--- START ---

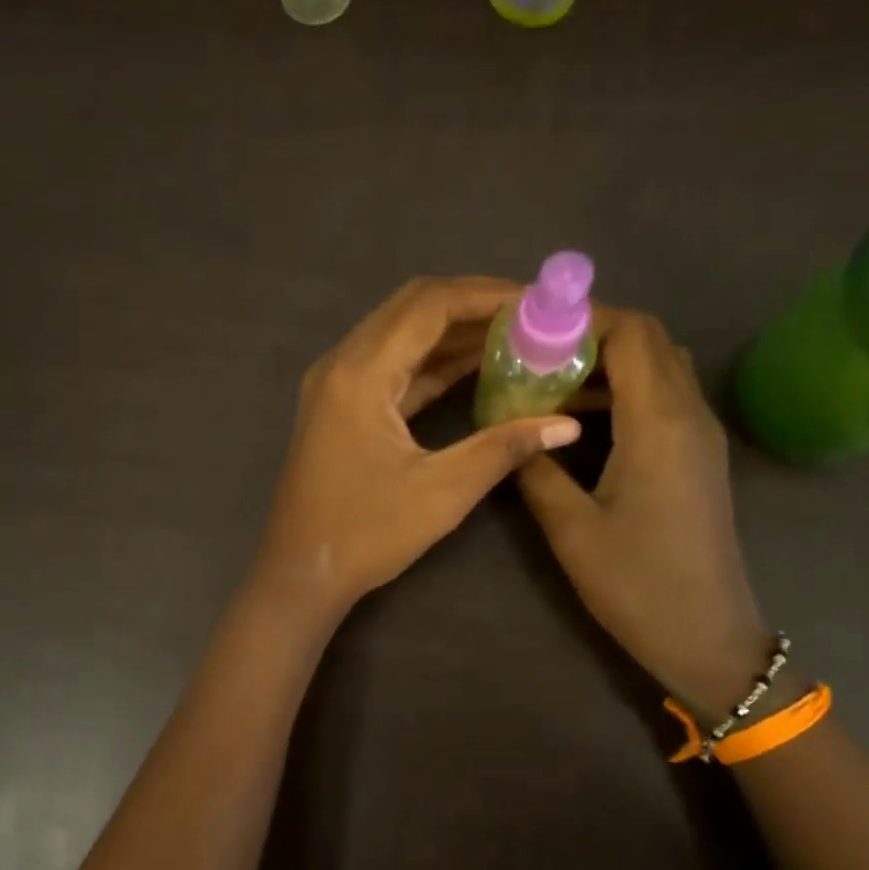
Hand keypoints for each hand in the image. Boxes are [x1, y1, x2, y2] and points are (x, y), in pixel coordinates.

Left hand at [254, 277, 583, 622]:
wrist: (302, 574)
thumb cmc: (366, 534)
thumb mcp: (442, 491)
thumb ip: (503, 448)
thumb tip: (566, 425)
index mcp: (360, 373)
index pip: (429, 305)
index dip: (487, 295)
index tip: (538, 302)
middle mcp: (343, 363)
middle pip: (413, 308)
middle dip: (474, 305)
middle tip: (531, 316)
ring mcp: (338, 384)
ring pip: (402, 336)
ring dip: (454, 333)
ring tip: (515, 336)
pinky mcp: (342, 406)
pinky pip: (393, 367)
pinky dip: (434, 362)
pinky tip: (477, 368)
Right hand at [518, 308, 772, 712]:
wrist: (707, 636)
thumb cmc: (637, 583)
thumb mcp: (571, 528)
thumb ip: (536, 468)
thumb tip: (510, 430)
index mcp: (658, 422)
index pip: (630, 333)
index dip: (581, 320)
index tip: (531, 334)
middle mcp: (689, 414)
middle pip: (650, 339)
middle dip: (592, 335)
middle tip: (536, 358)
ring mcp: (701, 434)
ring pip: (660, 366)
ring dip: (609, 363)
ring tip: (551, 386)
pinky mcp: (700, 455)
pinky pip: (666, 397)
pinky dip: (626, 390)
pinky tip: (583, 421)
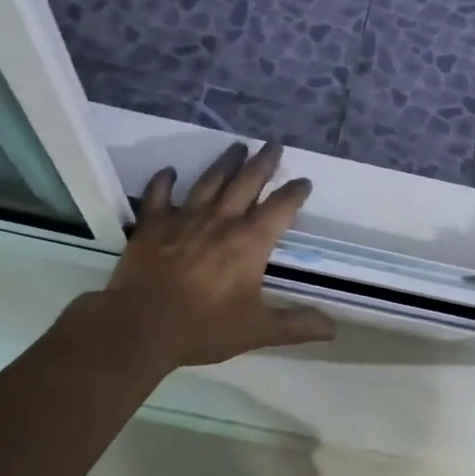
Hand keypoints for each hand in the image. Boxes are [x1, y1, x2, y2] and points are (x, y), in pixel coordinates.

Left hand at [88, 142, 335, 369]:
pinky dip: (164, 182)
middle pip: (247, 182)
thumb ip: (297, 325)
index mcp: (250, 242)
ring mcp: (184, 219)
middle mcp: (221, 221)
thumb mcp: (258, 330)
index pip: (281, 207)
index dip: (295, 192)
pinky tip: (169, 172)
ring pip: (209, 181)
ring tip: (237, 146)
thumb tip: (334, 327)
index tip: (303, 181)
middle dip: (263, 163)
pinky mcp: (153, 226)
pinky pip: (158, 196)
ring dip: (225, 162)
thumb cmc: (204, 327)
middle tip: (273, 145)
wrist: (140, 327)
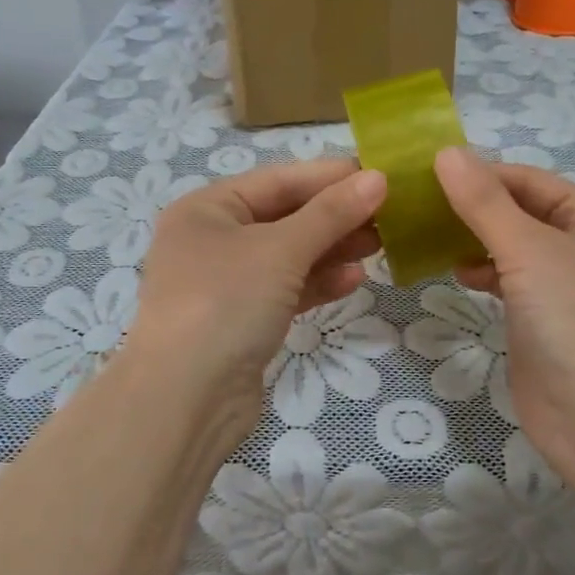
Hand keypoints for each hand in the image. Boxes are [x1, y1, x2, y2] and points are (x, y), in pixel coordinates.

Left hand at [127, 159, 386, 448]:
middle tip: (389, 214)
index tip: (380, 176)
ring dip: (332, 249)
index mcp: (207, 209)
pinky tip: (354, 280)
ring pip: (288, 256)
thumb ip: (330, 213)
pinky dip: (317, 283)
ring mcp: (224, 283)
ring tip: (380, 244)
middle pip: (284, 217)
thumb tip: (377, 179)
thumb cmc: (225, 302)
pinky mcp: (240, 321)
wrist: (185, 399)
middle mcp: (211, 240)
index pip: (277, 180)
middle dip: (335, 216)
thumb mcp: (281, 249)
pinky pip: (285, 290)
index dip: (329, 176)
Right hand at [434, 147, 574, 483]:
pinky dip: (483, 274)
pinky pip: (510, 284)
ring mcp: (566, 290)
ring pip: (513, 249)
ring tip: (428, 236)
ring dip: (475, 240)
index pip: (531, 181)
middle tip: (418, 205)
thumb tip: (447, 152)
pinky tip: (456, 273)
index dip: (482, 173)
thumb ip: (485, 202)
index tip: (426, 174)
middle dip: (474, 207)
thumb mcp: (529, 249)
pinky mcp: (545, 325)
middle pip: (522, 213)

--- END ---

> [What to produce]
All that the answer may contain is the exact text of the lines from the one with "middle mcp: (221, 221)" through the last line of the material, pictures excluded.

> [Your solution]
middle mcp: (221, 221)
thumb mcp: (258, 330)
index pip: (281, 207)
index dip: (295, 192)
pinky tip: (169, 172)
ring pip: (209, 181)
ring tip: (237, 146)
thumb tip: (334, 327)
index tip: (303, 181)
middle dip: (263, 163)
pinky mcp: (153, 226)
pinky pip: (158, 196)
ring dip: (225, 162)
thumb cmc: (204, 327)
middle tip: (273, 145)
wrist: (140, 327)
Hand keypoints for each hand in the image. Boxes are [x1, y1, x2, y2] and points are (x, y), in pixel coordinates.

Left hand at [127, 159, 386, 448]:
middle tip: (389, 214)
index tip: (380, 176)
ring dip: (332, 249)
index mcp: (207, 209)
pinky tip: (354, 280)
ring pip: (288, 256)
thumb ip: (330, 213)
pinky dip: (317, 283)
ring mcp: (224, 283)
ring tip: (380, 244)
middle pip: (284, 217)
thumb tip: (377, 179)
thumb cmc: (225, 302)
pinky mcp: (240, 321)
wrist: (185, 399)
middle mcp: (211, 240)
index pip: (277, 180)
middle dip: (335, 216)
thumb mcp: (281, 249)
pinky pip: (285, 290)
index dip: (329, 176)
Right hand at [434, 147, 574, 483]:
pinky dip: (483, 274)
pinky pip: (510, 284)
ring mcp: (566, 290)
ring pip: (513, 249)
ring tip: (428, 236)
ring dip: (475, 240)
index pip: (531, 181)
middle tip: (418, 205)
thumb tip: (447, 152)
pinky tip: (456, 273)
index dip: (482, 173)
thumb ip: (485, 202)
index tip: (426, 174)
middle dip: (474, 207)
thumb mcp: (529, 249)
pinky mcp: (545, 325)
middle pip: (522, 213)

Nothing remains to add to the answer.